Aveva appena messo a segno, secondo le prime ricostruzioni, un borseggio ai danni di una coppia di anziani quando, meno di un'ora dopo, si è accasciato a terra ed è morto. È successo nella tarda mattinata di oggi, mercoledì 26 agosto, a Venezia. La vittima è Sorin Marian Postolache, 47 anni, cittadino romeno conosciuto in città con il soprannome di "Mika" e noto per i numerosi borseggi di cui si sarebbe reso protagonista nel corso degli anni.
La vicenda è iniziata intorno alle 12.30 nella zona di Campo dei Frari. Secondo quanto riferito da alcuni testimoni e dal gruppo social "Veneziani non distratti", l'uomo si trovava insieme ad altri presunti borseggiatori, quando sarebbe stato visto prendere di mira una coppia di turisti anziani. Approfittando di un momento di distrazione, dal loro zaino sarebbe stato sottratto un portafoglio contenente denaro e documenti, ma anche alcuni farmaci salvavita necessari a uno dei due.
"Appena borseggiata coppia anziana zona Frari, quattro uomini tra cui Dragan e Mika. Sono stati rubati documenti e farmaci salva-vita", si legge nel post pubblicato sui social. I passanti avrebbero quindi aiutato i due anziani, invitandoli a rivolgersi alle forze dell'ordine per denunciare quanto accaduto. In quel momento, inoltre, nella Basilica dei Frari era in corso un funerale e il piazzale era particolarmente affollato.
Poco dopo, la scena si è spostata alle Zattere. "Mika" sarebbe stato visto mentre camminava sulla fondamenta insieme ad altre tre persone. Secondo un'altra ricostruzione, invece, l'uomo avrebbe iniziato a correre prima di sentirsi male. Le versioni sono ancora al vaglio e saranno gli accertamenti a chiarire con precisione cosa sia accaduto.
Il 47enne si è improvvisamente accasciato a terra nella zona di Palazzo Cosulich, sede della biblioteca dell'area Linguistica di Ca' Foscari. Alcuni passanti hanno lanciato l'allarme e sul posto sono arrivati i sanitari del Suem 118. I soccorritori hanno tentato a lungo di rianimarlo, praticando il massaggio cardiaco e utilizzando anche il defibrillatore. Ogni tentativo, però, si è rivelato inutile. L'uomo è morto sul posto. Tra le prime ipotesi c'è quella di un arresto cardiaco, ma saranno gli accertamenti a stabilire le cause del decesso.

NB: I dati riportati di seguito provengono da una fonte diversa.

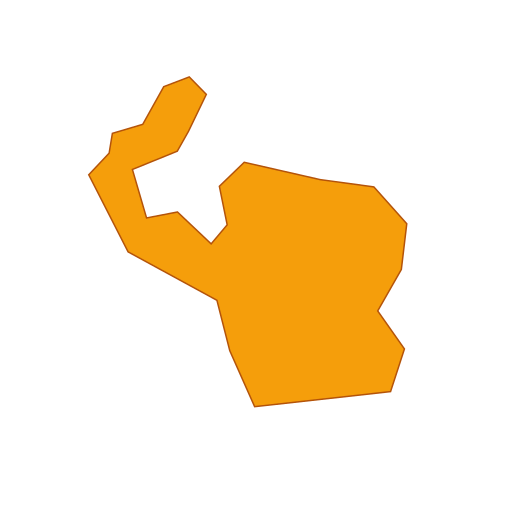 SVG path tracing the border of Makati, rotated 215°
{"feature_id": "PHL-5553", "entity_name": "Makati", "entity_type": "Highly Urbanized City", "adm_level": 1, "iso_a3": "PHL", "parent_name": "Philippines", "parent_adm1": "", "projection": "orthographic", "projection_center": [121.053, 14.551], "detail": "fine", "context": "isolated", "style": "filled", "palette": "amber", "viewbox_px": 512, "rotation_deg": 215, "n_neighbors": 0, "source": "natural_earth", "source_scale": "10m", "svg_char_len": 505}
<svg xmlns="http://www.w3.org/2000/svg" viewBox="0 0 512 512"><g transform="rotate(215 256 256)"><path d="M413.4,364.4L389.4,359.9L382.8,319.3L380.6,296.7L406.9,256.0L367.5,224.4L345.6,247.0L299.7,240.2L297.5,265.0L326.0,292.1L319.4,326.0L247.2,355.4L199.1,380.2L151.0,368.9L129.2,328.3L124.8,280.8L81.1,265.0L68.0,222.1L170.7,131.8L223.2,163.4L262.6,197.3L363.1,186.0L439.6,226.6L435.3,256.0L444.0,274.1L424.3,298.9L428.7,341.8L413.4,364.4Z" fill="#f59e0b" stroke="#b45309" stroke-width="1.5"/></g></svg>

La polizia sta ora ricostruendo anche quanto avvenuto ai Frari, verificando il ruolo delle persone che erano insieme a "Mika" e cercando di capire se la refurtiva sia stata recuperata. Al momento non risultano elementi che colleghino direttamente il malore al precedente episodio.

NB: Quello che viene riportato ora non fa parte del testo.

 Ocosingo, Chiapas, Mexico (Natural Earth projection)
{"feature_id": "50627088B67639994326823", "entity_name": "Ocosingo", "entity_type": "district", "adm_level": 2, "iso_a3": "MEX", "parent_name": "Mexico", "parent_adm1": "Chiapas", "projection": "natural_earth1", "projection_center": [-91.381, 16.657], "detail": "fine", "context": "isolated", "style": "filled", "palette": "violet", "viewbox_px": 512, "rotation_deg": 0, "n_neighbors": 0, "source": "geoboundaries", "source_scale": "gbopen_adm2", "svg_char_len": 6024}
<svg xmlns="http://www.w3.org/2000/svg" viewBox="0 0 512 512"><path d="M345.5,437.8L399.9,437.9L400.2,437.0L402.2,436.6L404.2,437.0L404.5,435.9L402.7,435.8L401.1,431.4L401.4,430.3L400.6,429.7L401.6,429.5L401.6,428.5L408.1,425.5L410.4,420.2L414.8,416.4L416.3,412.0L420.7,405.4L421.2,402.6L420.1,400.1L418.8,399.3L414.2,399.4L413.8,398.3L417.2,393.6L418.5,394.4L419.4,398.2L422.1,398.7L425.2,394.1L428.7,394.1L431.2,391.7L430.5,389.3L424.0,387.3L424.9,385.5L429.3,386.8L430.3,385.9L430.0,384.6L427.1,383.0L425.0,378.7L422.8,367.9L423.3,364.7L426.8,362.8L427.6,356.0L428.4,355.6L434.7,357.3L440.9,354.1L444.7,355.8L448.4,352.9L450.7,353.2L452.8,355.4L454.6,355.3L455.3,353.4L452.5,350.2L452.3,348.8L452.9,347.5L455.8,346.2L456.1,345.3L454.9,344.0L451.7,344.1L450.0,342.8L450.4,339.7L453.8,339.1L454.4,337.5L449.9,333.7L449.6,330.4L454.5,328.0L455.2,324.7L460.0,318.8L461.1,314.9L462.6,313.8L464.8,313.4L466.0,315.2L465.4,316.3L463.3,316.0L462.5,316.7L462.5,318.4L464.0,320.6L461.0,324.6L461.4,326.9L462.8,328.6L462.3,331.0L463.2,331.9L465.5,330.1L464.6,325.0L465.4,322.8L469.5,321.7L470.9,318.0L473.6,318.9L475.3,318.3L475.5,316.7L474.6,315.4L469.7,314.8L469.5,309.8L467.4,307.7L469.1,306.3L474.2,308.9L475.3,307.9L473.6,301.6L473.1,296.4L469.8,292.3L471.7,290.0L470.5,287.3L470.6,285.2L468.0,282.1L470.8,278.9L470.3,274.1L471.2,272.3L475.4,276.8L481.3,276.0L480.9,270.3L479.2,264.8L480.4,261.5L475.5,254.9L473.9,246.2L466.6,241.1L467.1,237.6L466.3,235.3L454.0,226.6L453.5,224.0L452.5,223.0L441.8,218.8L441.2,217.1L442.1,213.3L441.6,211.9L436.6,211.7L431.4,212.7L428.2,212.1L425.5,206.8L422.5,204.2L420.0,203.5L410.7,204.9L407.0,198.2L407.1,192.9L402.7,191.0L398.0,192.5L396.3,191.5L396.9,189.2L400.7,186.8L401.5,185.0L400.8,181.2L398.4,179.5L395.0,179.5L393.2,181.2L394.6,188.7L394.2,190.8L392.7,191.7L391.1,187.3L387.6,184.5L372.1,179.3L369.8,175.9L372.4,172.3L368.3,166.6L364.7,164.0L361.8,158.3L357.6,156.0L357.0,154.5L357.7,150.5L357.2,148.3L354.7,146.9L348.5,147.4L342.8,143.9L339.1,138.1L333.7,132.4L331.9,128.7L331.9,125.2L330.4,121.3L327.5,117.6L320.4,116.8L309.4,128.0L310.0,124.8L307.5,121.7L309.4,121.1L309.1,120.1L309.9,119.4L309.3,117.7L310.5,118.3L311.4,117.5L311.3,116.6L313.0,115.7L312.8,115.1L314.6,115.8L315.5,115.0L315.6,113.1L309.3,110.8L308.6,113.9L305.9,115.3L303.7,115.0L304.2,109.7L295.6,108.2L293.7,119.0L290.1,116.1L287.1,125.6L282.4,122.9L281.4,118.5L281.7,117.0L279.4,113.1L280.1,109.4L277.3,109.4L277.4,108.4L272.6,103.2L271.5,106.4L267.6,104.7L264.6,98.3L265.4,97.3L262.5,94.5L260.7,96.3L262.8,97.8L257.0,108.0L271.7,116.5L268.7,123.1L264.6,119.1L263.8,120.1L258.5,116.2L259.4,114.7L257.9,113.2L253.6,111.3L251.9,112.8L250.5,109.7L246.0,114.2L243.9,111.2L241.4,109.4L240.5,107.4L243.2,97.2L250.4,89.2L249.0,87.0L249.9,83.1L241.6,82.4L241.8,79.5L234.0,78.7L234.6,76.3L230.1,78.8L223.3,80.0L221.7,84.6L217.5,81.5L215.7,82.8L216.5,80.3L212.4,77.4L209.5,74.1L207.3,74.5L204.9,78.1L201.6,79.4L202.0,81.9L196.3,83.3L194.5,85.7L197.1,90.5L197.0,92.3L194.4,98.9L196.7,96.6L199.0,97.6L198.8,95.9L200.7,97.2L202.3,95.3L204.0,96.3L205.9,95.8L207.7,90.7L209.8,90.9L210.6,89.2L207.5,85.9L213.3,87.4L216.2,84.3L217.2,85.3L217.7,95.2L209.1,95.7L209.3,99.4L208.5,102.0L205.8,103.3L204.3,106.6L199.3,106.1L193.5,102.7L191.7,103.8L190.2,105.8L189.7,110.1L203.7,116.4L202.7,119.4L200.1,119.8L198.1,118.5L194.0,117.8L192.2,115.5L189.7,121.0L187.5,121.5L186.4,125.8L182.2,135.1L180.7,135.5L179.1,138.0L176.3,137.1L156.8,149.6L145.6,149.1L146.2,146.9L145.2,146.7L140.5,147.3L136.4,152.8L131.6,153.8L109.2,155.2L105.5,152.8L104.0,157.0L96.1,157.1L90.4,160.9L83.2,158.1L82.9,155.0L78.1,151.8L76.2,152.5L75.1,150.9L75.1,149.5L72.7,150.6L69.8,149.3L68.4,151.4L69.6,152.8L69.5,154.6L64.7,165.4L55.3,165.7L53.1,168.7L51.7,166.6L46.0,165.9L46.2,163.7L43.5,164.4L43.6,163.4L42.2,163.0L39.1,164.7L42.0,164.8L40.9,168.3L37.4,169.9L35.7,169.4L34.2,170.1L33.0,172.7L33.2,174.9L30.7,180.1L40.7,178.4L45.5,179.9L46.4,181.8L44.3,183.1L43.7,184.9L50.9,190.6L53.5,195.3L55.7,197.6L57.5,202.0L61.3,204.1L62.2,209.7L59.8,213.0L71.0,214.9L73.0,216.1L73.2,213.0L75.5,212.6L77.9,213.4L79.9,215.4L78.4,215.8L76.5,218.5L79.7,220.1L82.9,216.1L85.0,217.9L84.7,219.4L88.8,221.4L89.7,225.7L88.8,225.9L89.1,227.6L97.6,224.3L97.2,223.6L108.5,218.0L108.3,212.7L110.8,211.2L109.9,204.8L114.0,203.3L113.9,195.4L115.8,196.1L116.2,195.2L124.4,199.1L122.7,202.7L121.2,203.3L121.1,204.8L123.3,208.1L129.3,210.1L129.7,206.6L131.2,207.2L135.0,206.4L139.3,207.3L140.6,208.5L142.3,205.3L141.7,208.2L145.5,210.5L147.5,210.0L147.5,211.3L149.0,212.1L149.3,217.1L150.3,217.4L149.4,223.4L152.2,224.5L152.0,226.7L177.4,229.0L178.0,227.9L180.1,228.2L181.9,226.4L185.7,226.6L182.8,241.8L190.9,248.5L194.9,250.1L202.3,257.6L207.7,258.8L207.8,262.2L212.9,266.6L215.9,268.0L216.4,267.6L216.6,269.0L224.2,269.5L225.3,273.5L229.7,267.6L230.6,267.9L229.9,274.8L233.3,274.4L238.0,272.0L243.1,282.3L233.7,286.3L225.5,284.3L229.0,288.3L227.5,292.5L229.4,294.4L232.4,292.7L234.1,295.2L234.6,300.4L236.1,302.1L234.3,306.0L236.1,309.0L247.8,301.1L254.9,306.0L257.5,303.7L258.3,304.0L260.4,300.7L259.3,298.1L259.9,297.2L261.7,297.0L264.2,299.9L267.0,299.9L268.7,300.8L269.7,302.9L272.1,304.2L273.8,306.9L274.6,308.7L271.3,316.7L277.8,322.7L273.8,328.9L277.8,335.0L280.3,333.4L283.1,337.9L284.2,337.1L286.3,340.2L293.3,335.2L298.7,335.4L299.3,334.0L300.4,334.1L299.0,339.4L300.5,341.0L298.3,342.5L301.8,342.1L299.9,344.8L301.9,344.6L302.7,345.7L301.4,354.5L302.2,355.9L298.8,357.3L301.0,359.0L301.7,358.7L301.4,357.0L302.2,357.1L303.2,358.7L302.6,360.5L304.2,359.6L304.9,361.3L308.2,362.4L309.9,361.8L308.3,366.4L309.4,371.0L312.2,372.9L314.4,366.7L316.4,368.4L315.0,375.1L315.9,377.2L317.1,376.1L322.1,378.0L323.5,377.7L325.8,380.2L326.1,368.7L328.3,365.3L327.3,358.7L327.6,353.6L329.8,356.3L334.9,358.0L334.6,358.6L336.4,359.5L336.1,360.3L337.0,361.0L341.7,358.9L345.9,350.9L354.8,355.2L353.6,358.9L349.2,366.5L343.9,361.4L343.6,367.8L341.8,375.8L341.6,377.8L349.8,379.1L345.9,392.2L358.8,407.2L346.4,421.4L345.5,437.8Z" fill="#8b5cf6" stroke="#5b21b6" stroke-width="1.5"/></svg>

La notizia della morte ha intanto provocato numerose reazioni sui social. Accanto ai commenti di chi ha espresso cordoglio e invitato a non trasformare la vicenda in un'occasione di odio, sono comparsi anche messaggi di scherno e soddisfazione. "Non vorrei essere cattiva, ma il karma ha fatto il suo corso (o dovere) in questo caso!", ha scritto una donna. "Bellissima notizia. Vado a festeggiare", ha commentato un altro utente. Altri hanno parlato di un vero e proprio "brindisi" alla morte del 47enne. Una reazione che, anche tra i cittadini contrari ai continui episodi di borseggio in città, non è mancata di essere stigmatizzata.